Wednesday, March 11, 2015

Try Growing Watermelons From Okra!



Mike Hosey, An Elder

Paul (Galatians 6:7-9) teaches us a profound truth about life using a simple agricultural illustration.  He teaches us that whatever we plant, we will harvest.

If you plant corn in the ground, you are not going to get watermelons.  And if you plant watermelon seeds in the ground, you are not going to get okra.  Whatever you plant in the ground is what you are going to get.  And you usually get a greater volume of what you placed in the ground than what you actually planted.  So if you plant one okra seed in the ground, you are going to get many okra pods that are full of many, many seeds. And the greater care you take of the plant that sprouts, and the more you keep the weeds away, and the more you keep it fertilized, and the more you keep it watered, the more okra you are going to get.

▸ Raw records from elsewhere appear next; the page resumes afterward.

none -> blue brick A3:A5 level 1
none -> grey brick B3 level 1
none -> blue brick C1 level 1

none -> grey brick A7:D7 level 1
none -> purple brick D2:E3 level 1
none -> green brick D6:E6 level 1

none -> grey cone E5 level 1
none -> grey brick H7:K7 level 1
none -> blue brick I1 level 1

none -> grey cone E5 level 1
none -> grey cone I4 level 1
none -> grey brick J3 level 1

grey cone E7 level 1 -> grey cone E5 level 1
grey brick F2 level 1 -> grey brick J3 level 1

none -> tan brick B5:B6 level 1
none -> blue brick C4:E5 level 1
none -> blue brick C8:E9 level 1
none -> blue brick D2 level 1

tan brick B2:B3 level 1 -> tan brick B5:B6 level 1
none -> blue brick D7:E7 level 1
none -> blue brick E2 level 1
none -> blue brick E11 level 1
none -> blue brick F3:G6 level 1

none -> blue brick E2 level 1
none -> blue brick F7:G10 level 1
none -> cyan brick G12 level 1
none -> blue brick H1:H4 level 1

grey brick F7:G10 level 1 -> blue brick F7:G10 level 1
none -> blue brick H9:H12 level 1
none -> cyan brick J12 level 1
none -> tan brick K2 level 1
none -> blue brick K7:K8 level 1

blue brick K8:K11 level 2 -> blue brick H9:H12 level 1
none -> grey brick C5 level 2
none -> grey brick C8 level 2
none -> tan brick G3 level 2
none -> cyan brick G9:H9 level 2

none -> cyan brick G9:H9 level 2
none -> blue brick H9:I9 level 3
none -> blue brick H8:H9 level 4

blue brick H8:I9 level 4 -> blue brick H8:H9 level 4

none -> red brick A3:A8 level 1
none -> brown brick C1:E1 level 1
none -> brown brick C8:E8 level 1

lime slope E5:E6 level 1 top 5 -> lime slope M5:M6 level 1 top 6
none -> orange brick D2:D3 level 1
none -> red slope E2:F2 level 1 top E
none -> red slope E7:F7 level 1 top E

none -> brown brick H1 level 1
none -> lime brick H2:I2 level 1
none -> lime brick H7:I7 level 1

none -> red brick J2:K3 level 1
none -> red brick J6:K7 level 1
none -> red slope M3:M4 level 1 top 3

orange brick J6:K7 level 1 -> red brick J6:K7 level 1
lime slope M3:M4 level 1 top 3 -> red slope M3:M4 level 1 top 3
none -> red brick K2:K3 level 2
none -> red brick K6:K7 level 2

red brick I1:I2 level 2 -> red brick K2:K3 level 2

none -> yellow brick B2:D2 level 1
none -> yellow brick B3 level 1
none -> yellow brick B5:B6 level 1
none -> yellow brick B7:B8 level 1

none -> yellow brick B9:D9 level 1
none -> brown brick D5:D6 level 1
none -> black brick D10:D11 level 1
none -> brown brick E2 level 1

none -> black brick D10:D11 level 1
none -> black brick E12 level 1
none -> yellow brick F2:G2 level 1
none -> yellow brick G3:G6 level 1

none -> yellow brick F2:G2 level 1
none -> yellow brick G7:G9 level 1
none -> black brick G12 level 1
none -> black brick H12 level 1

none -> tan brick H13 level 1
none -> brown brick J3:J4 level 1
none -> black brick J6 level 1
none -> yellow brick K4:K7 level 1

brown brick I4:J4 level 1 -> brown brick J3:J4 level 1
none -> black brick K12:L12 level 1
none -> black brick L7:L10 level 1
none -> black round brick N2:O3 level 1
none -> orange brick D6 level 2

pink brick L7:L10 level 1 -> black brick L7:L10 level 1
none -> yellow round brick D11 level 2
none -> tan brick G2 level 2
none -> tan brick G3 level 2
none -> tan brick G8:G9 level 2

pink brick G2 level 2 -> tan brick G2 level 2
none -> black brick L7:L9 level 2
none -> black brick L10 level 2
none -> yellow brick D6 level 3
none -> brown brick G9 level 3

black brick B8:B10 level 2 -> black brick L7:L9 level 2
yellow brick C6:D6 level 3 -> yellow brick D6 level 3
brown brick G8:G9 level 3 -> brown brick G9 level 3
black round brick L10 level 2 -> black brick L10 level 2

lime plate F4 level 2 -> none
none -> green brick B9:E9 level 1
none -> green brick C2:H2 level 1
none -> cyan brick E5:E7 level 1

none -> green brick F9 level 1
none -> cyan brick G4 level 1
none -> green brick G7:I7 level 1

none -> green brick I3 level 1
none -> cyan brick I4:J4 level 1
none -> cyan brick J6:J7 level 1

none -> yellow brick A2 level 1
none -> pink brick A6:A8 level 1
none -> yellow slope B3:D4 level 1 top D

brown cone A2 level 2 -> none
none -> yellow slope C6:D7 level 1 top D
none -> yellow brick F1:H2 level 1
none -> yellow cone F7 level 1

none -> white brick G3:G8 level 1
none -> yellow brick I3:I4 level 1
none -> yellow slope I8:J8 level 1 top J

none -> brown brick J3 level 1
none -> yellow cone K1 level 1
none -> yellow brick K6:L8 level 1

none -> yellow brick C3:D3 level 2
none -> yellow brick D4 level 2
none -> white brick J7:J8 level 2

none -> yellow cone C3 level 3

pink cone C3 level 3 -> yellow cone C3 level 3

Der Sommer, Abel Grimmer, 1607
This rule applies to every domain of life. If you plant seeds of discontent, then the more discontent you are going to get.  If you nurse that discontent, it will grow to monstrous proportions.  If you plant dissension, then it is a good bit of dissension that you are going to get. Have you ever noticed how nothing ever satisfies a negative person? That’s because his field is planted with row upon row of negative seeds, and so everywhere he looks are the branches and foliage of negative plants. Because it is a weed to the good seeds that God plants, such dissension chokes out all the light and love in a person’s life.  The reverse is true as well.  If the negative person plants seeds of love among his rows, and then begins to water them, and care for them, then they will grow and become weeds to the dissension! It’s really a matter of what you plant and care for. If you truly want love and light growing in your field, then plant those things.

Paul’s teaching was within the context of economic and spiritual generosity to the advancement and management of God’s kingdom and purposes on earth.  So what Paul was teaching (among other things) was that if you sow generously into God’s kingdom, then you will reap God’s generosity.

This is a very testable biblical truth. Consider what and where you’ve sown, and see what and where you are reaping.